In the present state of knowledge, no studies on hospital seroprevalence of acute Dengue have been reported in Cameroon. In this study, a relative higher prevalence of acute dengue was observed in children who did not adopt various protective measures against the mosquito bites, compared to those who practiced some protective measures such as frequency of wearing long sleeve shirts and trousers as well as frequency of indoor insecticide sprays. These observations may are in line with previous studies carried out in Pakistan [49,50,51] but contrast with those of Mustapha et al. [52] who realized no association between dengue virus infection and protective measures.
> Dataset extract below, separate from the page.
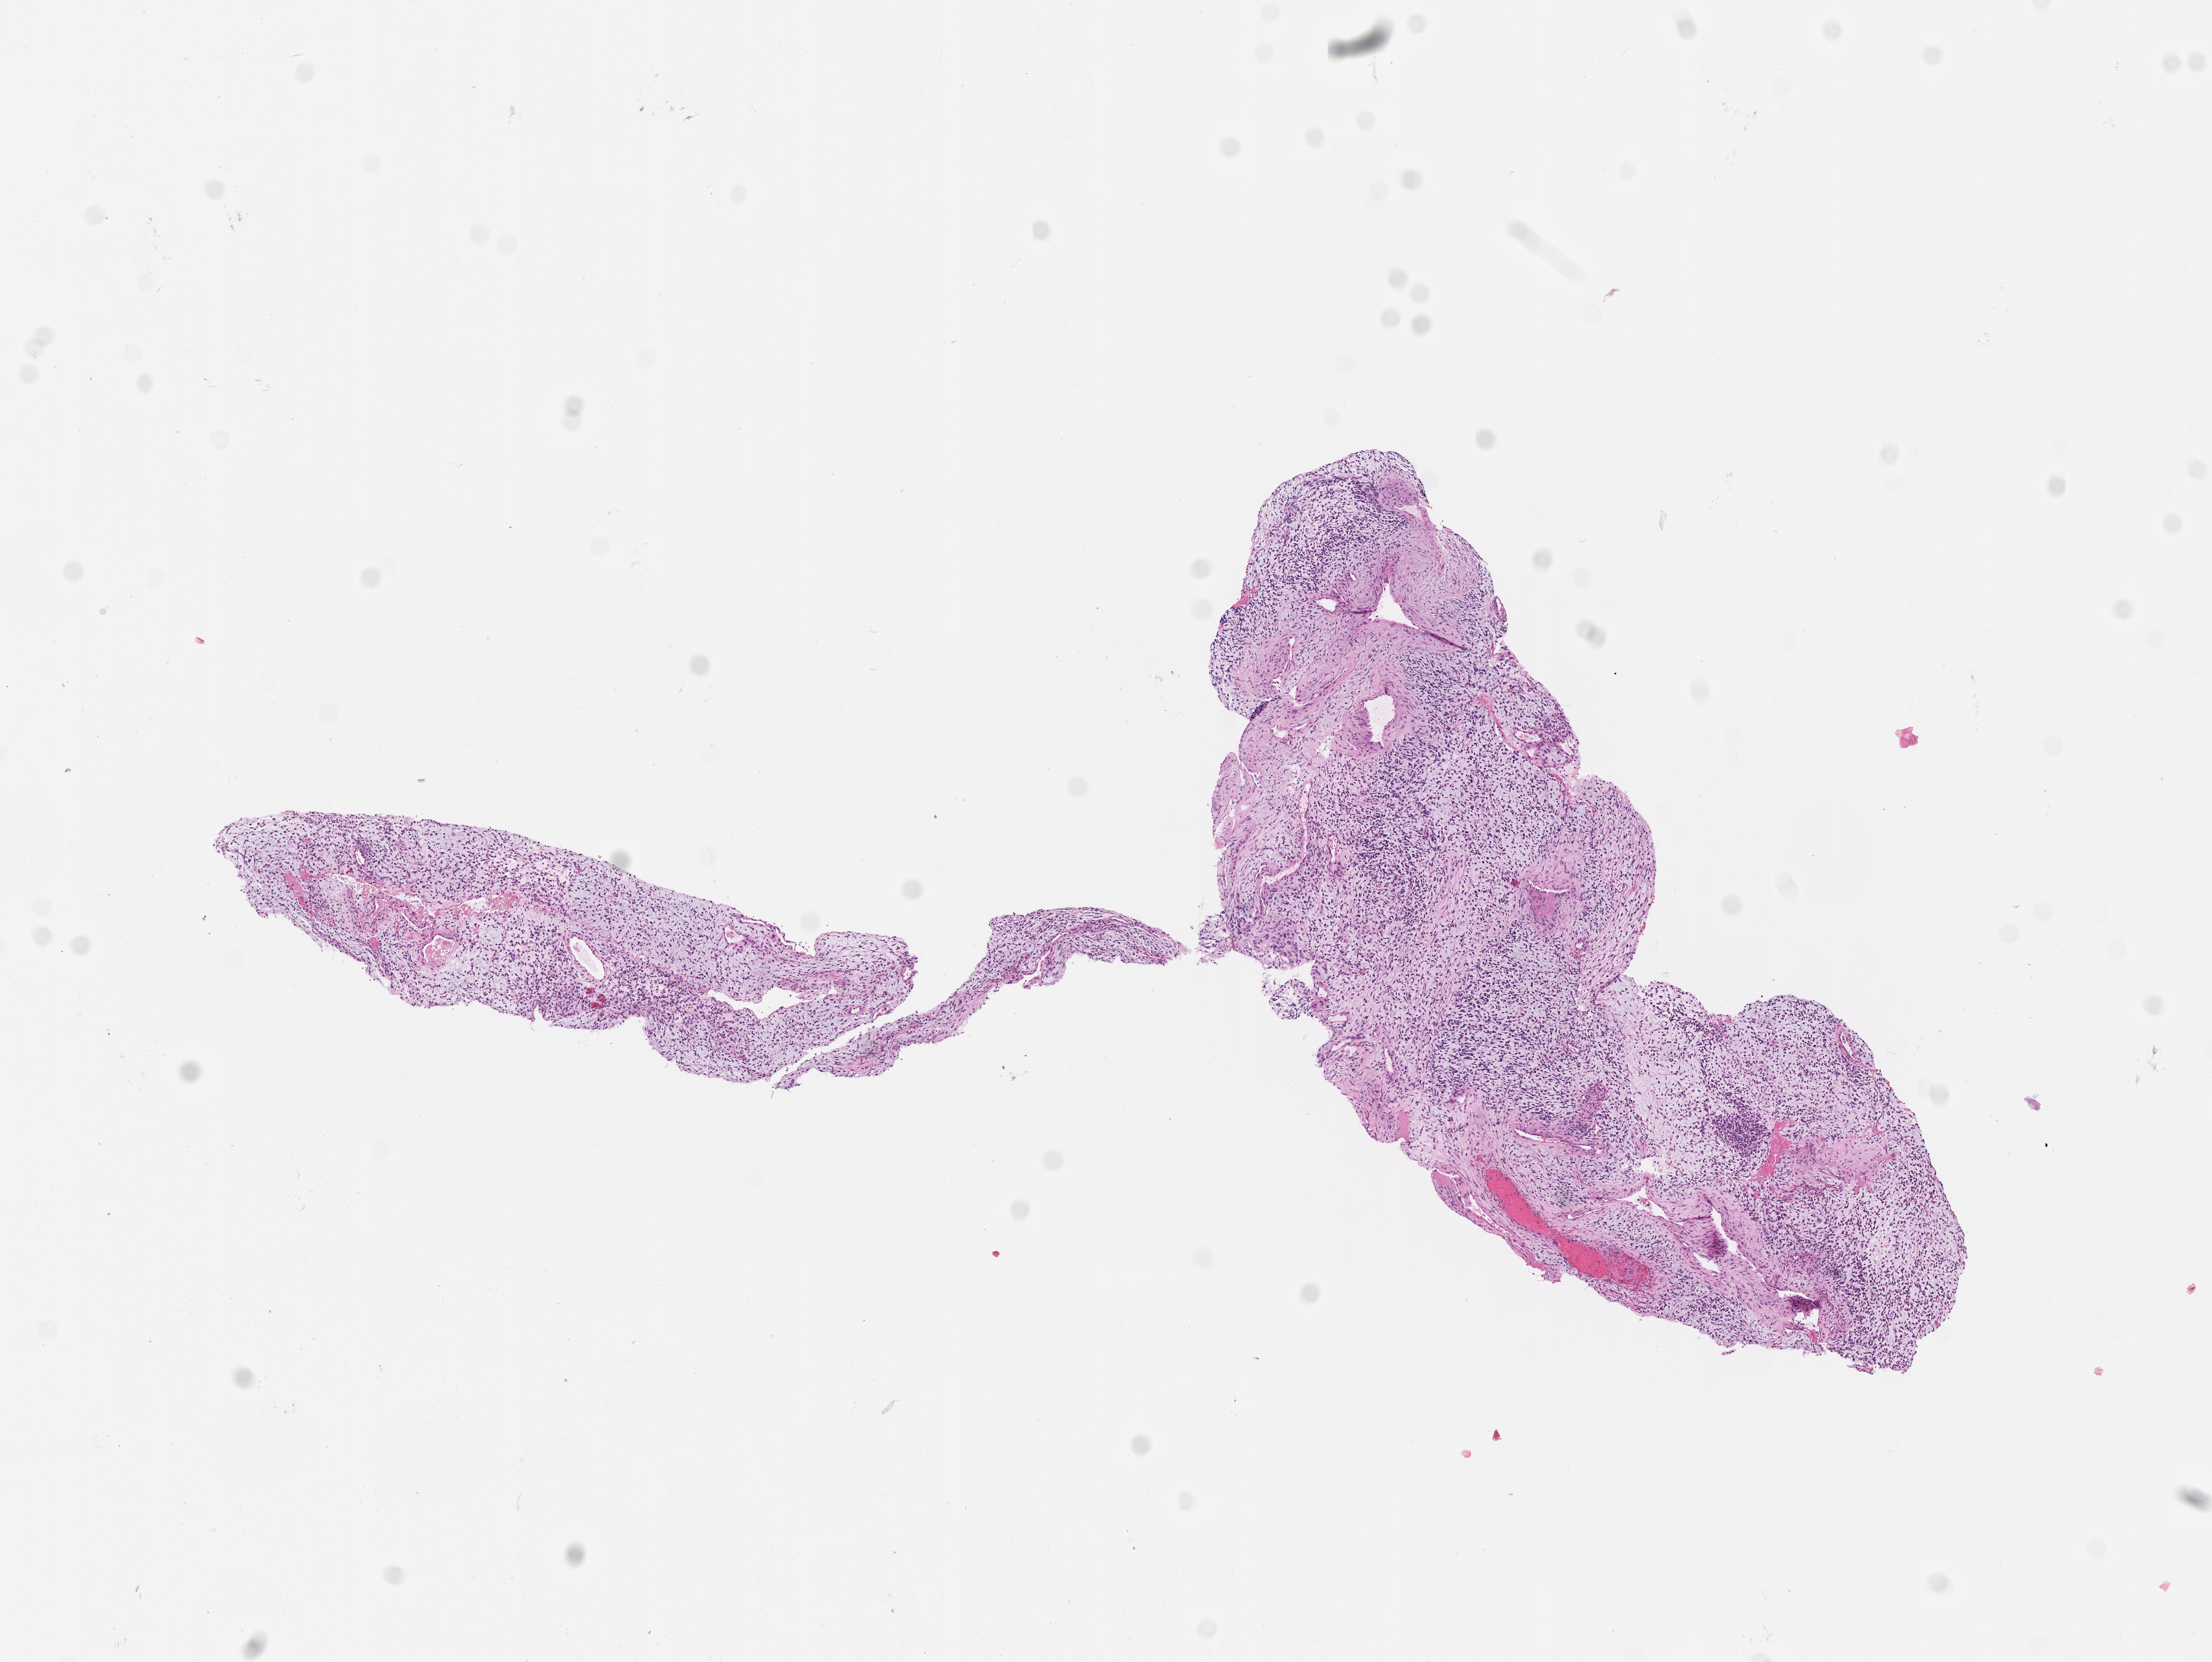
Whole-slide image, haematoxylin and eosin stain of tumor tissue, whole scanned area (about 7.5 x 5.7 mm) shown as a low-resolution overview; FFPE section; sample anatomic site: skull Base, Right. Patient: female, age 3.7 years at diagnosis.
Diagnosis: rhabdomyosarcoma; histological classification: embryonal rhabdomyosarcoma.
Finally, we would have probably found more acute dengue among febrile children in Cameroon if children with febrile illness in all health centers were included in the study. Dengue RT-PCR serotype and molecular characterization strains should be used in the study environment.

Conclusion

Dengue is a neglected disease and. This study has reported seroprevalence of acute dengue among febrile children in Cameroon for the first time. The low seroprevalence of acute dengue in the study population may be an indication of potential endemicity of the infection in the general population of the country. The results of this study show that dengue fever is potentially endemic in Cameroon, suggesting that appropriate measures should be taken by public health officials to limit children’s exposure to risk factors. In addition, we suggest that the diagnosis of dengue be included in routine examinations of febrile children in Cameroon hospitals to avoid the occurrence of epidemics in the population. Lastly, a special attention should be paid to the epidemiological surveillance of this viral infection in Cameroon.